What is it?
Inheritance Tax is paid on an estate when somebody passes away. It's also payable on trusts or gifts made during a person’s lifetime. On average, most estates don't have to pay Inheritance Tax because they're valued at less than the threshold (£325,000 in 2014-15). Inheritance tax is payable at 40% on the amount over this threshold.
How do you know if you are over the threshold?
To find out if Inheritance Tax is due on an estate, you must first value the estate. This means adding up the value of all the assets in the estate - such as a house, possessions, money and investments - and deducting any debts the deceased may have owed, including household bills and funeral expenses.
An estate also includes the deceased's share of any jointly owned assets and the value of any assets held in trust.
You should also review any gifts that the deceased may have made in their lifetime to see if they are exempt, and if they aren't exempt, include them in the overall value of the estate.

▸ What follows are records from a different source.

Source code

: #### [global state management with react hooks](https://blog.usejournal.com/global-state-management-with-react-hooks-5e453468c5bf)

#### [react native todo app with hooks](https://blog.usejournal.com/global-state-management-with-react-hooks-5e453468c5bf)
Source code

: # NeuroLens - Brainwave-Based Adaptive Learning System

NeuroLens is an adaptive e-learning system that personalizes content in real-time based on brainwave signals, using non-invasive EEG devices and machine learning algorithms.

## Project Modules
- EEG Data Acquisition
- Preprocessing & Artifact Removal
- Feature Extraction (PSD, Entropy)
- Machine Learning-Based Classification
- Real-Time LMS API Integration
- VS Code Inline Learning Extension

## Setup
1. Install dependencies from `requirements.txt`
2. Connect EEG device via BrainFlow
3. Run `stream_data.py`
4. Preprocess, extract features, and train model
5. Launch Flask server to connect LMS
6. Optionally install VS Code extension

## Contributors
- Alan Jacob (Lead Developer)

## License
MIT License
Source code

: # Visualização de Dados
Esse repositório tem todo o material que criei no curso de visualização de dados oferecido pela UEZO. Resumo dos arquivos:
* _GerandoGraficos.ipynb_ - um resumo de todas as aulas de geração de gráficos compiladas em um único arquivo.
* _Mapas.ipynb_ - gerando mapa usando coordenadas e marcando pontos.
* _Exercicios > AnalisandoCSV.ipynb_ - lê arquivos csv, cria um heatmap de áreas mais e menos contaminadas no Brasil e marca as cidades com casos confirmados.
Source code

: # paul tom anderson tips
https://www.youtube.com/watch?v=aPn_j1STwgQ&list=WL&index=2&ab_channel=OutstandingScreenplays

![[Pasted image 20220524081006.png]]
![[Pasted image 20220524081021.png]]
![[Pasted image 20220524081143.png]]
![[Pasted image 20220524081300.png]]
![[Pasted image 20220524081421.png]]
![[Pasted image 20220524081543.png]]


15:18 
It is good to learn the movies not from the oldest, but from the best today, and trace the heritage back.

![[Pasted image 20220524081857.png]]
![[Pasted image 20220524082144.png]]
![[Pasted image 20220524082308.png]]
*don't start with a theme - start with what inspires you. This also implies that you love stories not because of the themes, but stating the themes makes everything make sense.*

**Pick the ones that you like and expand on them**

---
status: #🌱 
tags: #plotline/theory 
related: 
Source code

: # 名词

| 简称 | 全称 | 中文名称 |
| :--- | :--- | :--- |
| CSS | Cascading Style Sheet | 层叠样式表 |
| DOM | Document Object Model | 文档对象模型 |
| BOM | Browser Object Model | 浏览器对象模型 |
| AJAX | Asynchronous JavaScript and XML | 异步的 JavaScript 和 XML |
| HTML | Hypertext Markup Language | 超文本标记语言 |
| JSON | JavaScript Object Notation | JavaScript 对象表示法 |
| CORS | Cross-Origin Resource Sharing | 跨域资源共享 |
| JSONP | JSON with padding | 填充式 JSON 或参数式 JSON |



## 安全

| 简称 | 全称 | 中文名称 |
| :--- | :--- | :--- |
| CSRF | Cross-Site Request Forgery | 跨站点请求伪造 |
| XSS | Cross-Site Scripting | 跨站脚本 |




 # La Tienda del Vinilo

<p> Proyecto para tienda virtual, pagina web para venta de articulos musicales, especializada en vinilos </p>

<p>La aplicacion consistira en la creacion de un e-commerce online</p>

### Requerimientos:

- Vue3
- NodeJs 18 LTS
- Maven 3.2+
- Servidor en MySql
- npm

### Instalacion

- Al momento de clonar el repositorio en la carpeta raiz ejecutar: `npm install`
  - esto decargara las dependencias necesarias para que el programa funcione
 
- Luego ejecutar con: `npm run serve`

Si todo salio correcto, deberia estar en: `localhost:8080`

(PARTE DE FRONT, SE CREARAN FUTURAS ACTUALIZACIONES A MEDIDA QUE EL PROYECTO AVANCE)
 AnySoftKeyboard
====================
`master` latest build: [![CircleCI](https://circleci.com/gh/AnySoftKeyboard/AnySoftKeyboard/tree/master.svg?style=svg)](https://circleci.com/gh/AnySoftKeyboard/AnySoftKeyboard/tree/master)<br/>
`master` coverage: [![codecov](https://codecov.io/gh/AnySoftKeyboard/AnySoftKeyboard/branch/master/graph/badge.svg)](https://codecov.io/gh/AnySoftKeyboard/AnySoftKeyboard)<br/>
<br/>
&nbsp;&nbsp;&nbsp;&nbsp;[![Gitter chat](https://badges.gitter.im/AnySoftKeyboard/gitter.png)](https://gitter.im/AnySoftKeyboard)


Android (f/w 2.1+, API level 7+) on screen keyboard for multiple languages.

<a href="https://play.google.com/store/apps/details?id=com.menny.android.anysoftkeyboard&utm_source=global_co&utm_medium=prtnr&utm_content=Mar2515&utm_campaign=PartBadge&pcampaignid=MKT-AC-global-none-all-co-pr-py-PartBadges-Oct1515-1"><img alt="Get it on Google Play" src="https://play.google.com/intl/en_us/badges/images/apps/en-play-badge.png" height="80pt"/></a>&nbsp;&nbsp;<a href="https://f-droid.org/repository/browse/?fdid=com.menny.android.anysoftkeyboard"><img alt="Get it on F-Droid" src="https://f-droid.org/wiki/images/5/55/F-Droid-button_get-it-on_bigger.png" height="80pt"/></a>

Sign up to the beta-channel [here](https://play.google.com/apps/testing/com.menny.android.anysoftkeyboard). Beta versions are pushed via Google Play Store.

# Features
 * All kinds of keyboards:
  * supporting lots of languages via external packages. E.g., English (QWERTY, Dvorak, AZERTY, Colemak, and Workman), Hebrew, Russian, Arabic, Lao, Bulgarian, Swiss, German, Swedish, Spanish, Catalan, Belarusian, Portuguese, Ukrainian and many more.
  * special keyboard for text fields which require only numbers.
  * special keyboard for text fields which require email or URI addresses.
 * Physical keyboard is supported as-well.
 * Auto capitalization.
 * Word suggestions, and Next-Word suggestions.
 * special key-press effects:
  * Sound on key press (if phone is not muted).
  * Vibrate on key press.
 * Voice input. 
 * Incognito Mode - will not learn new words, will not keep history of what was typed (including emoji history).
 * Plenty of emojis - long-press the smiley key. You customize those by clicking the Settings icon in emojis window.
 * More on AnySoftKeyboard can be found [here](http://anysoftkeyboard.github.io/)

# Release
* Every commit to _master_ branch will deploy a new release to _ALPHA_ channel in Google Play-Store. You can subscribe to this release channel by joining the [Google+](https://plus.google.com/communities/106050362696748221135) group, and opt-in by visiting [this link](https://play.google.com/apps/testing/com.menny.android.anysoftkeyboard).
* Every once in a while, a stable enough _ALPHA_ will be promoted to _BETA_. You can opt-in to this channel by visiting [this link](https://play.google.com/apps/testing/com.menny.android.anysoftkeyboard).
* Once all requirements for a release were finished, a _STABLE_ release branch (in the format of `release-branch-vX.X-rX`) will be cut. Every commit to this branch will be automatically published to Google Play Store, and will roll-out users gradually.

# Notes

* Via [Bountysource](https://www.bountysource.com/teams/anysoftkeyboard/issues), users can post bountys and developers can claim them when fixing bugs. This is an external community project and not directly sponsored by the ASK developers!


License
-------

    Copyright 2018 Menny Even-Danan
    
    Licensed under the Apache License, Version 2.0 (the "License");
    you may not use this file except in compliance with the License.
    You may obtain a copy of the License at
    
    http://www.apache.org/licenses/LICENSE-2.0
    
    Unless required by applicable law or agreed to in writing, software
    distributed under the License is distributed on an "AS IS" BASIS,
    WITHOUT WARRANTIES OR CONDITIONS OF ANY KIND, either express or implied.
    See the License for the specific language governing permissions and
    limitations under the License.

Since October 2007, married couples and registered civil partners can effectively increase the threshold on their estate when the second partner dies - to as much as £650,000 in 2014-15. Their executors or personal representatives must transfer the first spouse or civil partner's unused Inheritance Tax threshold or 'nil rate band' to the second spouse or civil partner when they die.
Who is responsible for paying Inheritance Tax?
Inheritance Tax is payable by different people in different circumstances. Usually, the executor or personal representative pays it using funds from the deceased's estate.
The trustees are usually responsible for paying Inheritance Tax on assets in, or transferred into, a trust. Sometimes people who have received gifts, or who inherit from the deceased, have to pay Inheritance Tax - but this is not common.
Can I reduce the amount of Inheritance Tax that I have to pay?
There are a few ways that you can reduce the amount of inheritance Tax that you have to pay, such as:
- Annual inheritance tax gift exemption: The first £3,000 given away each tax year is completely ignored as part of your estate and is not subject to Inheritance Tax if you die. If you don’t give away the money this year, you can carry it forward for one tax year (no more) and use it then.
- Gifts to charities and political parties are inheritance tax-free: Leaving money to a charity can help to lower the amount that you have to pay.
- Small gift exemption: Gifts of no more than £250 to any one recipient per tax year are excluded from inheritance tax (and are not counted toward the annual gift exemption). For example someone with 12 grandchildren could give each of them £250 annually as a birthday present and it wouldn't be counted as part of the estate.
- Gifts on marriage: Gifts of £5,000 from parent, £2,500 from a grandparent, and £1,000 from anyone else made to a bride of groom are exempt from Inheritance Tax.
- Woodland, heritage, farm and business: If you own an agricultural property that's part of a working farm, then a percentage may be exempt from tax. Similarly if you own woodland, those who receive it in your will can apply for the timber on it, but not the land itself, to be deemed exempt. Do check what happens when the timber is sold, as inheritance tax may apply at that time.